Accessing needed sexual health service during the initial phases of the COVID-19 pandemic in British Columbia (BC)
Research theme(s)
Digital Health; Internet Based Testing
Hsiu-Ju Chang, Aidan Ablona, Gina Ogilvie, Travis Salway, Troy Grennan, Jason Wong, Devon Haag, Heather Pedersen, Sophie Bannar-Martin, Geoffrey Ford, Daniel Grace, Catherine Worthington, Mark Gilbert.
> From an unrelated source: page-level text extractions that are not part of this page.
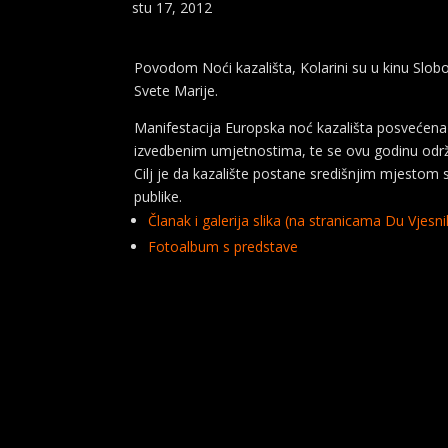
stu 17, 2012
Povodom Noći kazališta, Kolarini su u kinu Slobo
Svete Marije.
Manifestacija Europska noć kazališta posvećena 
izvedbenim umjetnostima, te se ovu godinu odr
Cilj je da kazalište postane središnjim mjestom 
publike.
Članak i galerija slika (na stranicama Du Vjesni
Fotoalbum s predstave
CAHR 2021 Virtual, May 5-7, 2021
Background:
The COVID-19 pandemic impacts on sexual health services access have not been fully examined. We sought to identify factors associated with unmet sexual health needs and access barriers during BC’s initial phases of the pandemic.
Methods:
An anonymous online survey about sexual health service needs and access was administered from July 21-August 4, 2020 to clients ≥ 16 years old who had visited the BC Centre for Disease Control’s sexually transmitted infections (STI) clinic and/or GetCheckedOnline testing service in the year prior to March 2020. We used logistic regression to identify factors associated with unmet sexual health needs (i.e., not accessing needed services) during March–July 2020, and report unadjusted odds ratios (OR) with 95% confidence intervals [95% CI].
Results:
Of 1198 respondents, 59% (n=706; median age: 32 years, 71% White, 47% women, 27% men having sex with men only (MSM)) reported needing sexual health services since March 2020, of which 52% (365/706) did not access needed services. Women (OR=1.37 [1.01-1.86]) were more likely to have unmet sexual health needs, while MSM (OR=0.37 [0.23-0.61]) were less likely to. Participants needing routine STI testing were more likely to report not accessing services (OR=2.49 [1.64-3.79]), whereas those needing birth control (OR=0.48 [0.30-0.75]), HIV pre-exposure prophylaxis (OR=0.39 [0.22-0.66]), or treatment for a new STI (OR=0.40 [0.21-0.76]) were less likely to report not accessing services. Most common reasons for avoiding/delaying service access were: concern about getting COVID-19 while at or traveling to a clinic/lab (249/689, 36%), public messaging against seeking non-urgent healthcare (239/689, 35%), and closure of usual place of service (182/689, 26%).
Conclusion:
Many existing sexual health service clients in BC did not access needed sexual health services during the COVID-19 pandemic. Offering alternative service delivery methods and more nuanced public health messaging may help address the identified barriers to improve access.